I think the easiest way is to build up a rename statement string from the metadata table DICTIONARY.COLUMNS (the view of this is SASHELP.VCOLUMN). This holds the column names and position for all tables in active libraries.
I've taken advantage of the ASCII sequence (the byte
function) to rename the columns A, B etc, obviously you'd run into problems if there are more than 26 columns to be renamed in the table!
You'll also need to tweak the varnum+63
calculation if you wanted to start from a different column than 2.
proc sql noprint;
select cats(name,"=",byte(varnum+63)) into :newvars separated by ' '
from dictionary.columns
where libname = 'WORK' and memname='HAVE' and varnum>=2;
quit;
data want;
set have;
rename &newvars.;
run;
/* or */
/*
proc datasets lib=work nolist nodetails;
modify have;
rename &newvars.;
quit;
*/
There are a couple of ways you can do this.
The shortest approach is probably to use an array. The only drawbacks are that you need to know the types of the variables in advance and the name of the first variable.
If they are all numeric as in your example the following could be used:
data test1;
set test0;
array vars[*] _numeric_;
A = vars[2];
B = vars[3];
keep ID A B;
run;
You can only have one type of variable in an array, so it's slightly more complicated if they are not all numeric or all character. Additionally you will need to know the name of the first variable and any other variables that you wish to keep if you don't want to have the duplicates of the second and third variables.

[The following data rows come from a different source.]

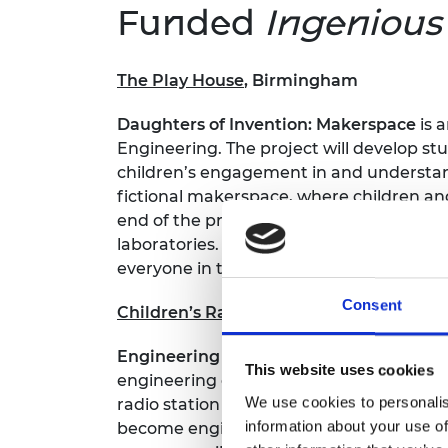
Funded
Ingeniou
The Play House
, Birmingham
Daughters of Invention: Makerspace
is 
Engineering. The project will develop st
children’s engagement in and understand
fictional makerspace, where children and
end of the project, the children and th
laboratories. The children, parents, and
everyone in their community.
Consent
Children’s Radio UK
, across the UK
Engineering Academy
is a multi-media 
This website uses cookies
engineering offers everyone, irrespecti
We use cookies to personalis
radio station Fun Kids and available as 
information about your use of
become engineers. These audio programm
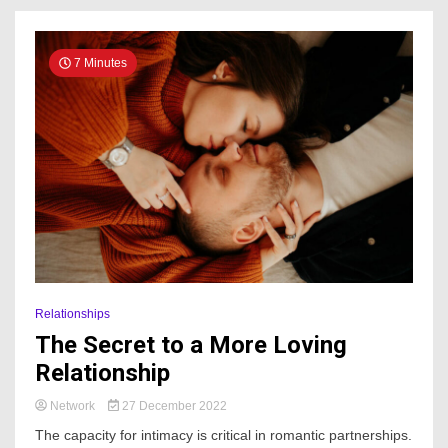
7 Minutes
Relationships
The Secret to a More Loving
Relationship
Network
27 December 2022
The capacity for intimacy is critical in romantic partnerships.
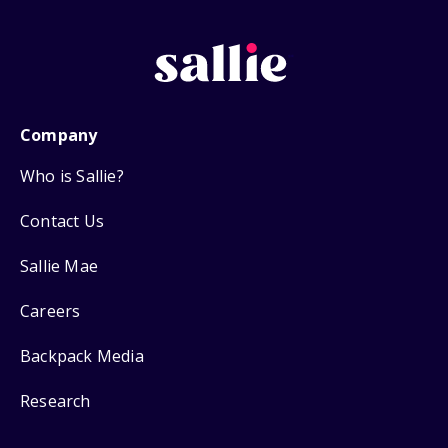
Company
Who is Sallie?
Contact Us
Sallie Mae
Careers
Backpack Media
Research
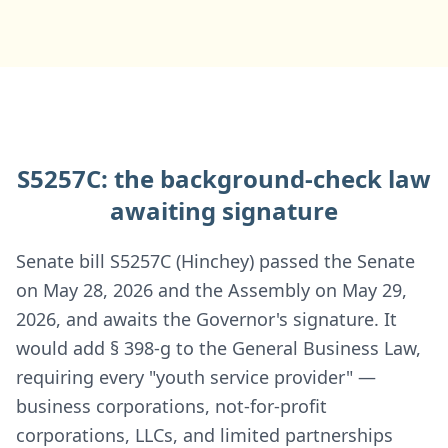
S5257C: the background-check law
awaiting signature
Senate bill S5257C (Hinchey) passed the Senate
on May 28, 2026 and the Assembly on May 29,
2026, and awaits the Governor's signature. It
would add § 398-g to the General Business Law,
requiring every "youth service provider" —
business corporations, not-for-profit
corporations, LLCs, and limited partnerships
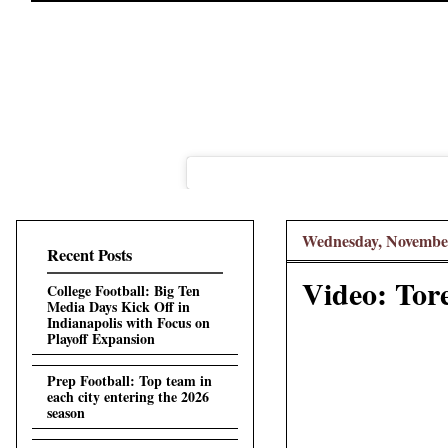
Wednesday, November
Recent Posts
Video: Tore
College Football: Big Ten
Media Days Kick Off in
Indianapolis with Focus on
Playoff Expansion
Prep Football: Top team in
each city entering the 2026
season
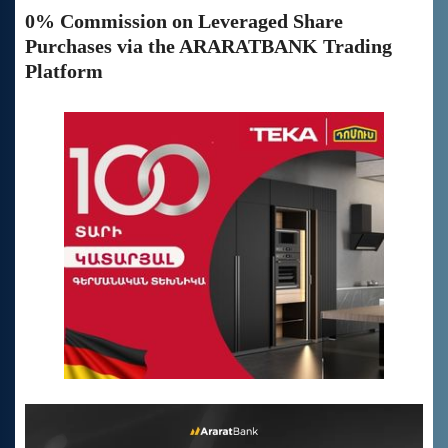
0% Commission on Leveraged Share
Purchases via the ARARATBANK Trading
Platform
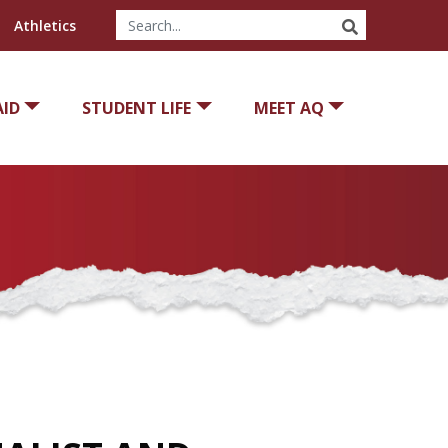
SEARCH
Athletics
AID
STUDENT LIFE
MEET AQ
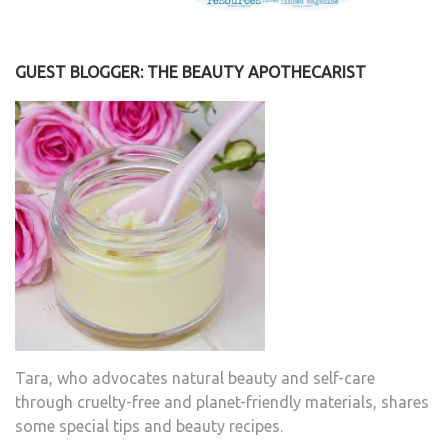
GUEST BLOGGER: THE BEAUTY APOTHECARIST
Tara, who advocates natural beauty and self-care
through cruelty-free and planet-friendly materials, shares
some special tips and beauty recipes.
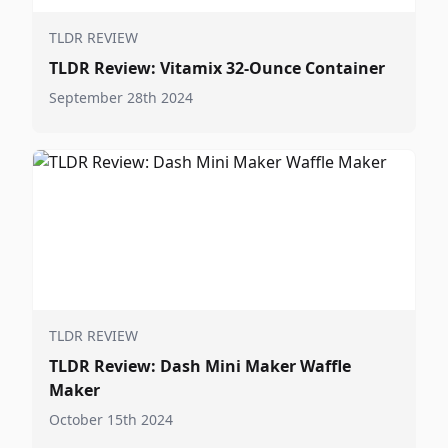
TLDR REVIEW
TLDR Review: Vitamix 32-Ounce Container
September 28th 2024
TLDR REVIEW
TLDR Review: Dash Mini Maker Waffle
Maker
October 15th 2024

A more robust approach is to use information from a dictionary table and a macro variable to write your rename statement:
proc sql;
/* Write the individual rename assignments */
select strip(name) || " = " || substr("ABCDEFGHIJKLMNOPQRSTUVWXYZ", varnum - 1, 1)
/* Store them in a macro variable and separate them by spaces */
into :vars separated by " "
/* Use a sas dictionary table to find metadata about the dataset */
from sashelp.vcolumn
where
libname = "WORK" and
memname = "TEST0" and
2 <= varnum <= 3;
quit;
data test1;
set test0;
rename &vars.;
run;
SAS stores information about datasets in dictionary tables, which have views available in the sashelp library. Take a look in some of the sashelp.v*
tables to see what kind of information is available. The proc sql
colon is used to store values in a macro variable, which can then be used in the rename
statement.
I'd recommend the second approach as it is considerably more flexible and less dependent on the exact structure of your data. It also expands better when you have more than a couple of variables to rename.
Finally, if you want to make the changes to a dataset in place you may want to take a look at using proc datasets
(in combination with the dictionary table approach) to do the renaming, as this can change the variable names without having to read and write every line of data.